TASK DIRECTIONS =>
The records that follow must be repeated exactly, except for their pictures.

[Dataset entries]

== Segment start ==

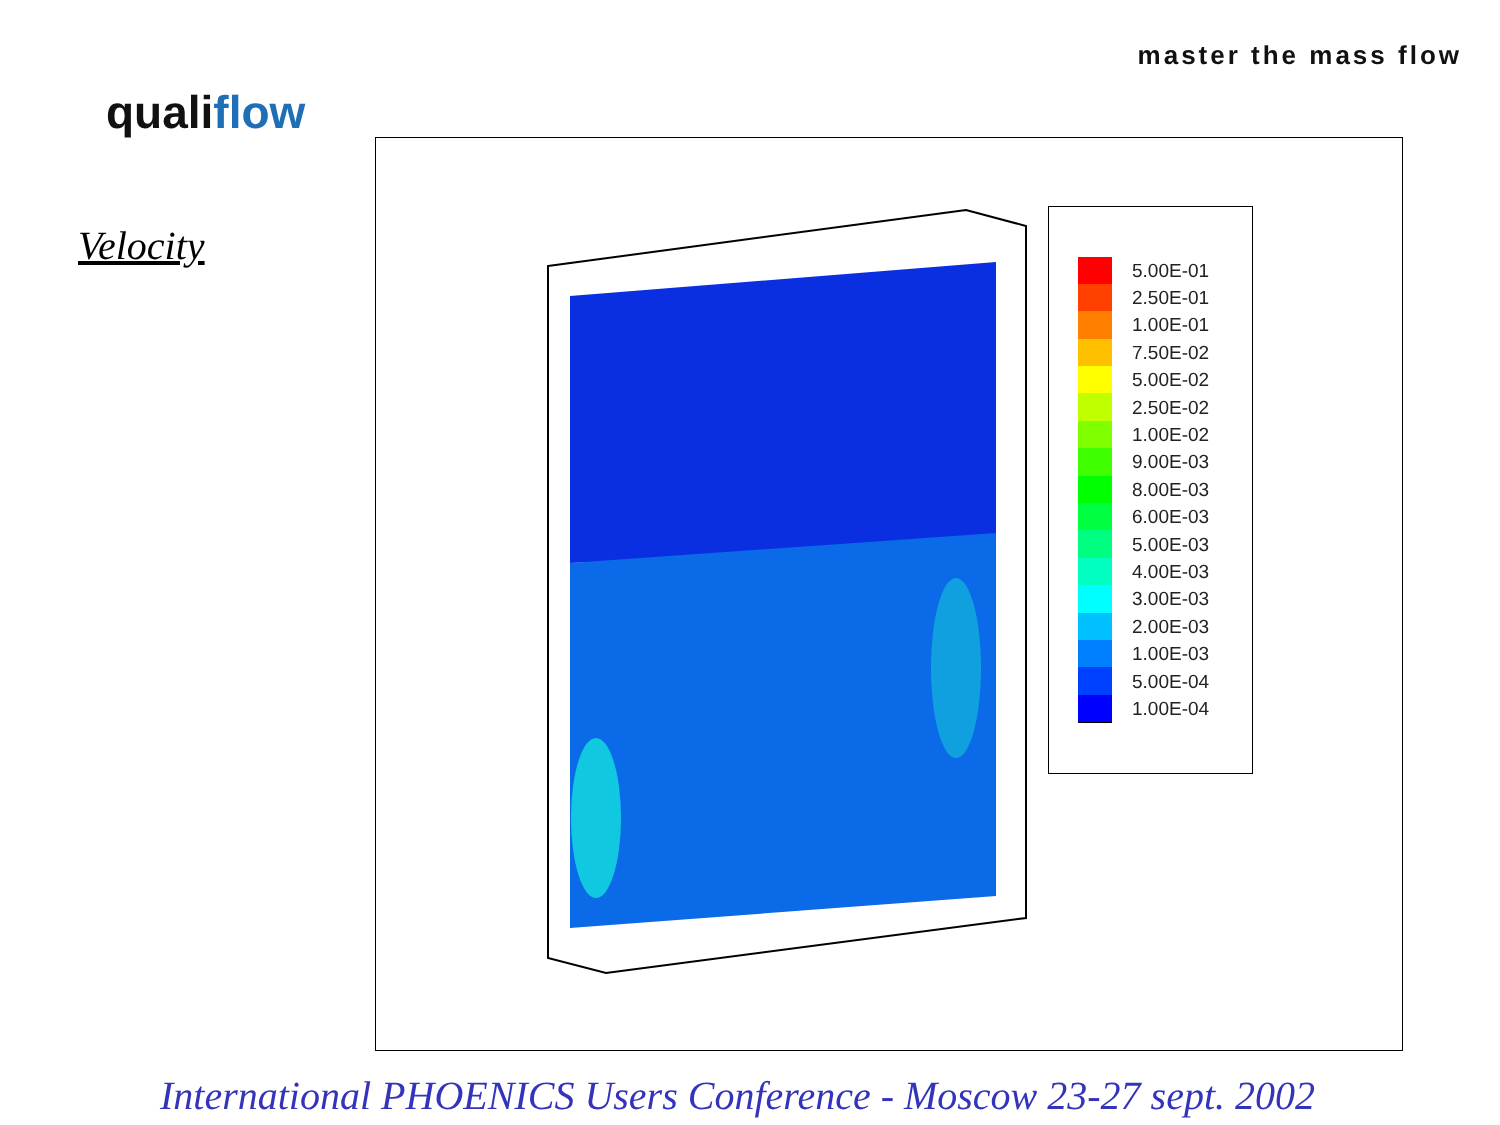master the mass flow
qualiflow
Velocity
5.00E-01
2.50E-01
1.00E-01
7.50E-02
5.00E-02
2.50E-02
1.00E-02
9.00E-03
8.00E-03
6.00E-03
5.00E-03
4.00E-03
3.00E-03
2.00E-03
1.00E-03
5.00E-04
1.00E-04
International PHOENICS Users Conference - Moscow 23-27 sept. 2002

== Segment end ==

RESPONSE BELOW =>
master the mass flow
qualiflow
Velocity
5.00E-01
2.50E-01
1.00E-01
7.50E-02
5.00E-02
2.50E-02
1.00E-02
9.00E-03
8.00E-03
6.00E-03
5.00E-03
4.00E-03
3.00E-03
2.00E-03
1.00E-03
5.00E-04
1.00E-04
International PHOENICS Users Conference - Moscow 23-27 sept. 2002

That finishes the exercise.